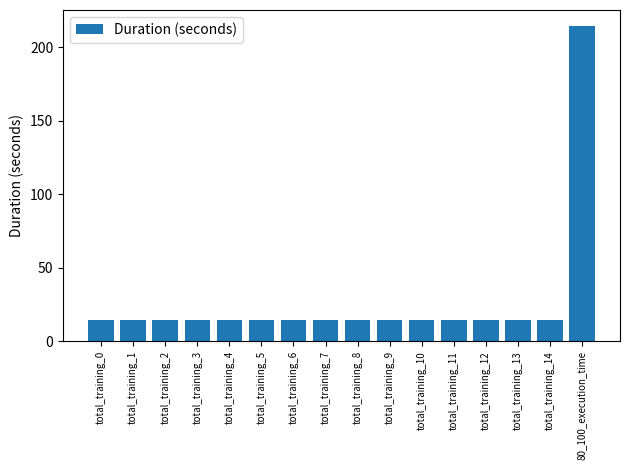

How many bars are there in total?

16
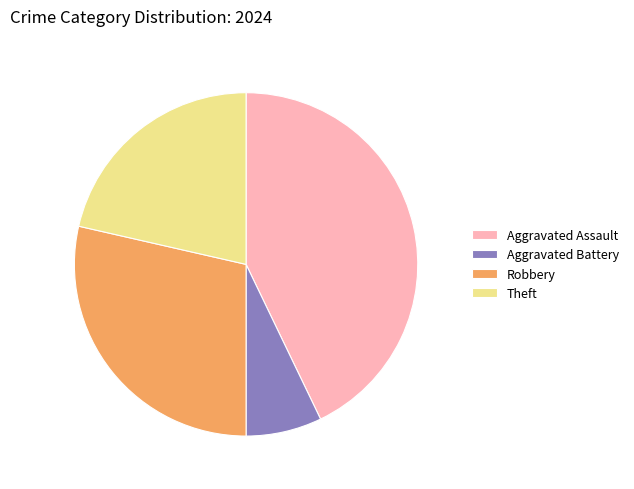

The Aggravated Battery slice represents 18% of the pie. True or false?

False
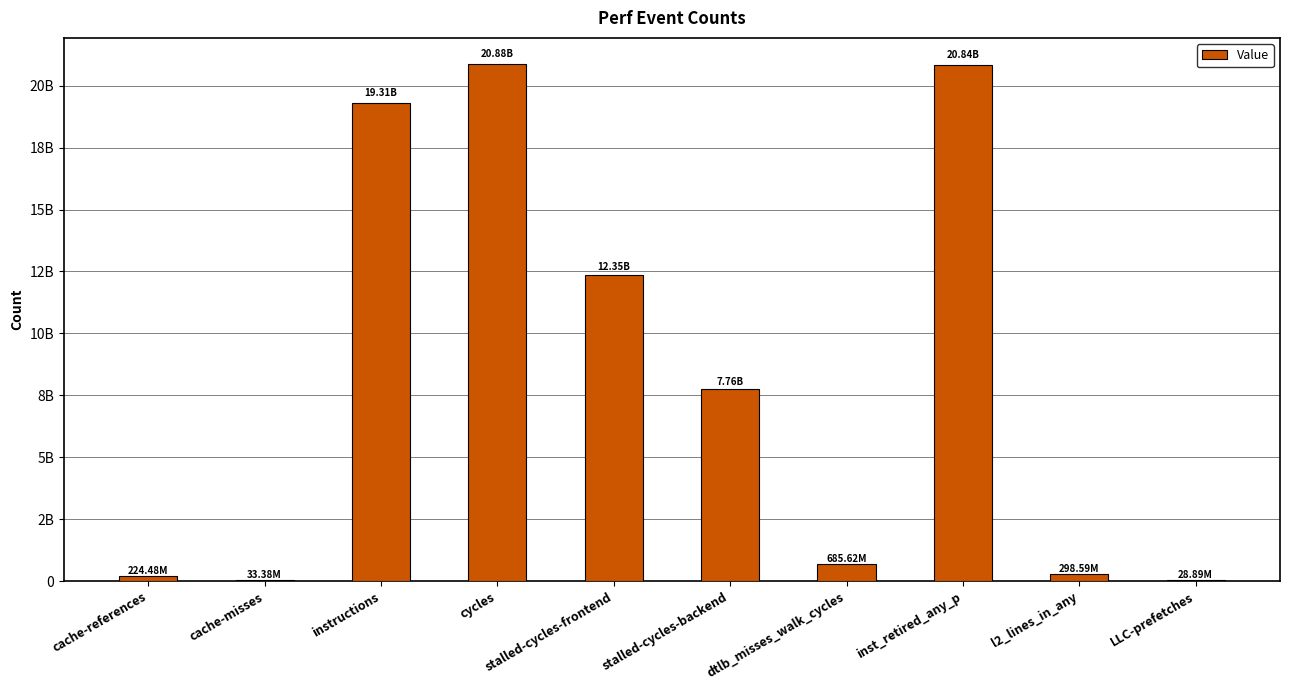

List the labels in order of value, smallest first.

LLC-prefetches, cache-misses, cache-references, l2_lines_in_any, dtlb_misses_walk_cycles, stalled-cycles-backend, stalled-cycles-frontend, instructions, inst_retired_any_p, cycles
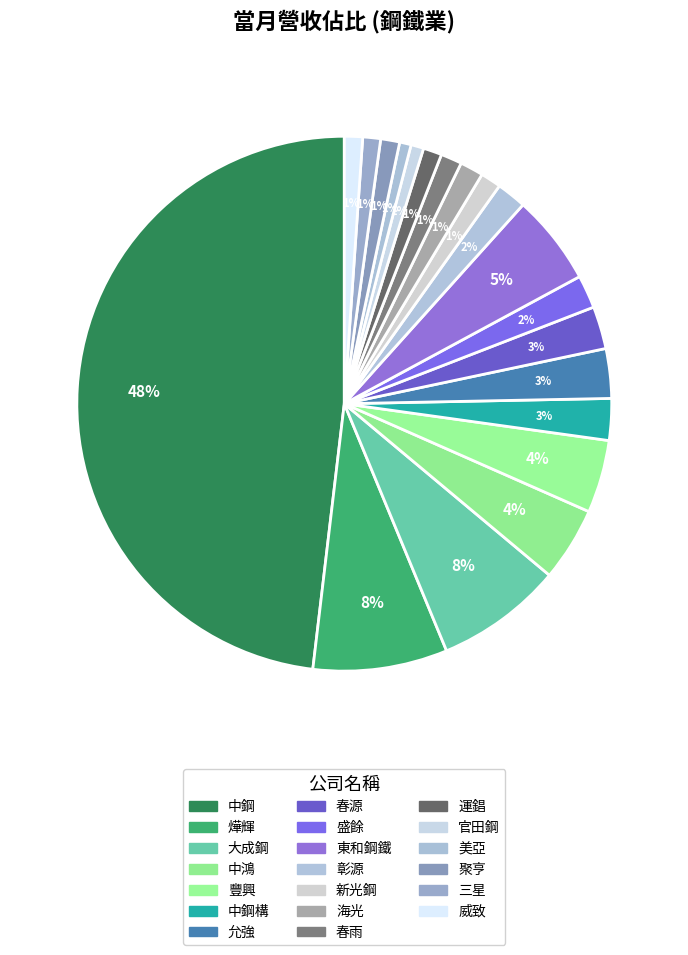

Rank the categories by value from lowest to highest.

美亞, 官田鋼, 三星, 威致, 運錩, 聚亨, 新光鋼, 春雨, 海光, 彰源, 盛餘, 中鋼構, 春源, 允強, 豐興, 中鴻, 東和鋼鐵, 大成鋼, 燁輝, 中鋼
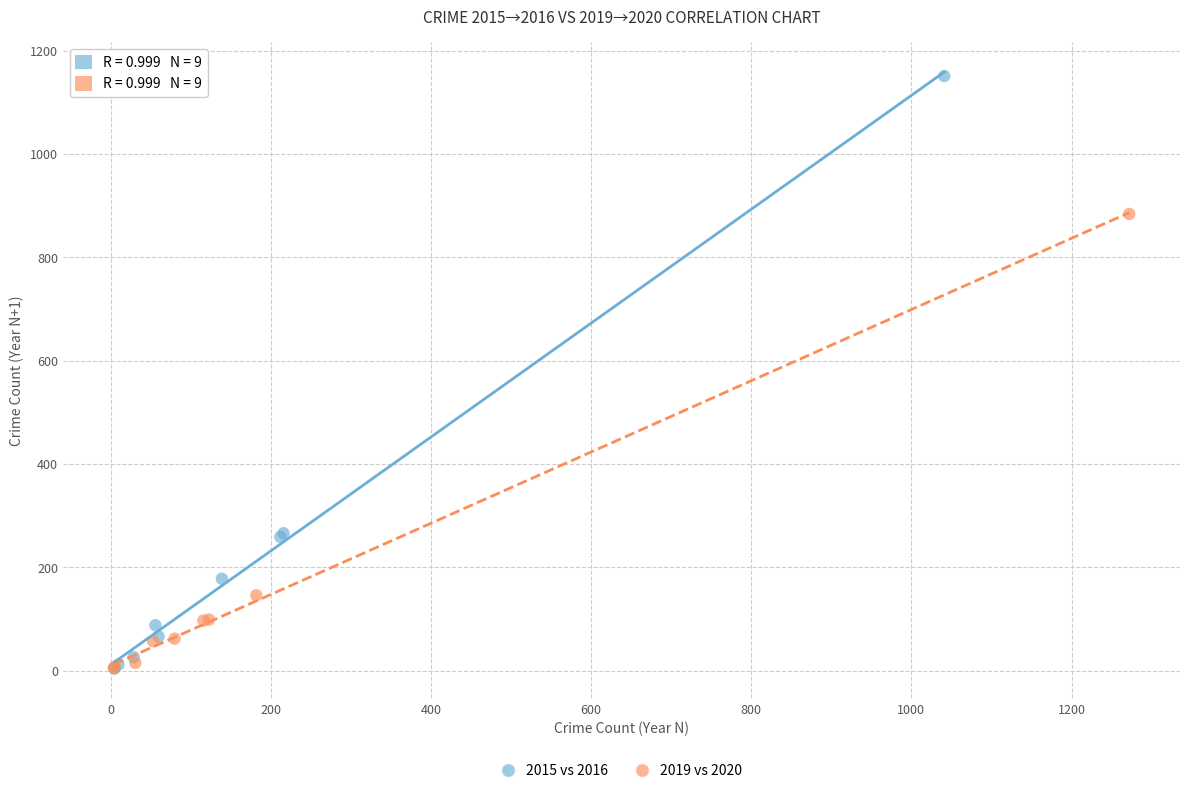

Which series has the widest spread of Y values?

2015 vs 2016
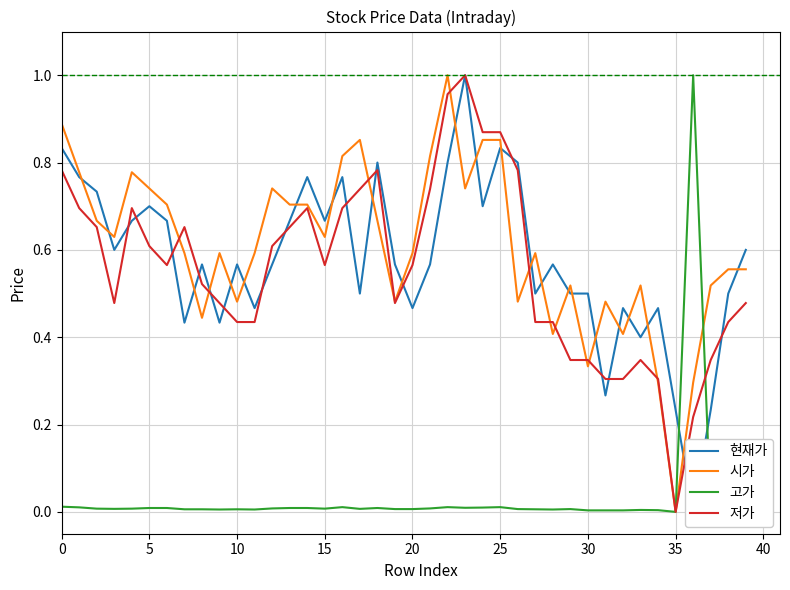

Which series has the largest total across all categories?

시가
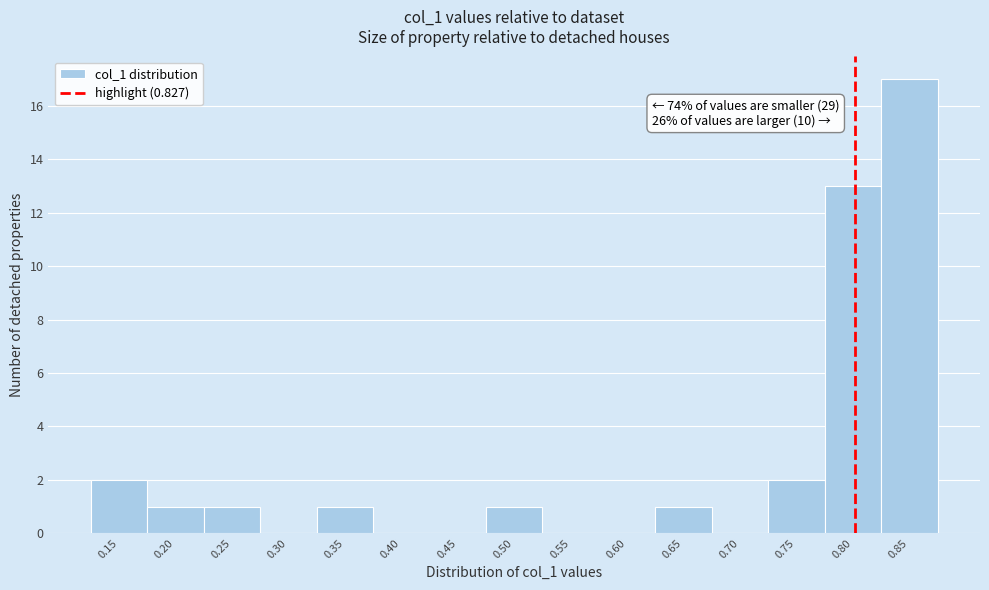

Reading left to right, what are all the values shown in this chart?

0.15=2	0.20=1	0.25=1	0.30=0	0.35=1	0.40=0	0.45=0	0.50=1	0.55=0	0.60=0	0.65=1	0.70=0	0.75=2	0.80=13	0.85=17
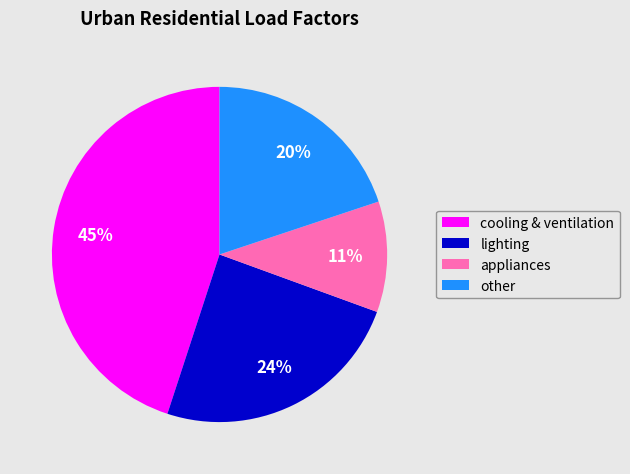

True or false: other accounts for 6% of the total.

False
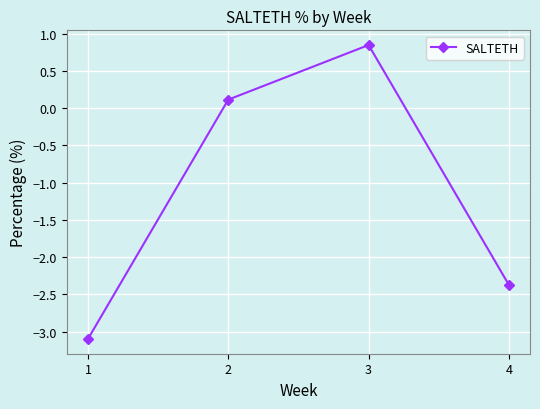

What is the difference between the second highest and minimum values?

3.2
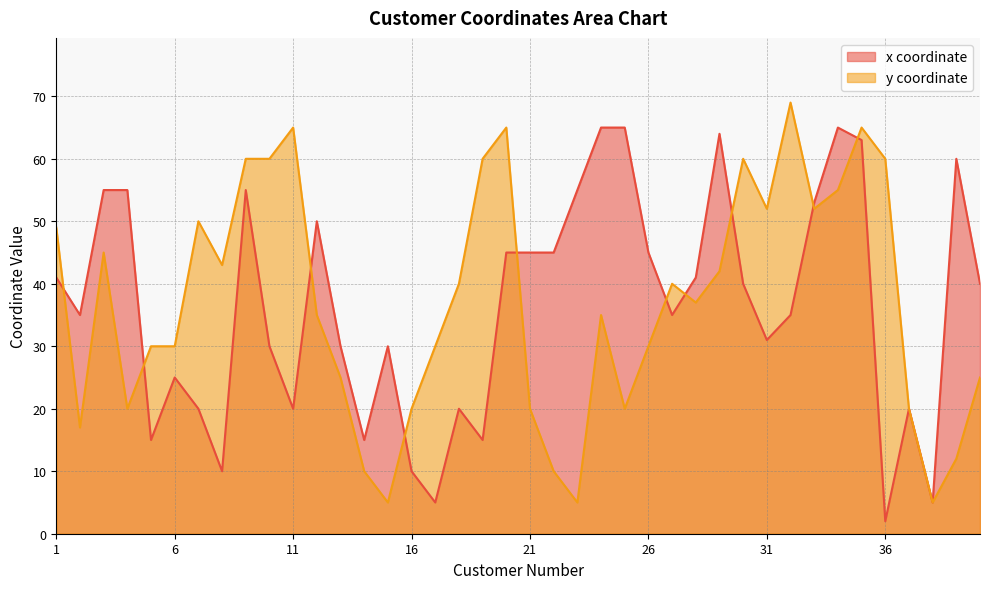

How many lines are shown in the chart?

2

## Task to complete
Reproduce the listing word for word from its first line through the line containing "List the labels", including that line, and omit the pictures.

## Output
How many bars are there in total?

16

The Aggravated Battery slice represents 18% of the pie. True or false?

False

List the labels in order of value, smallest first.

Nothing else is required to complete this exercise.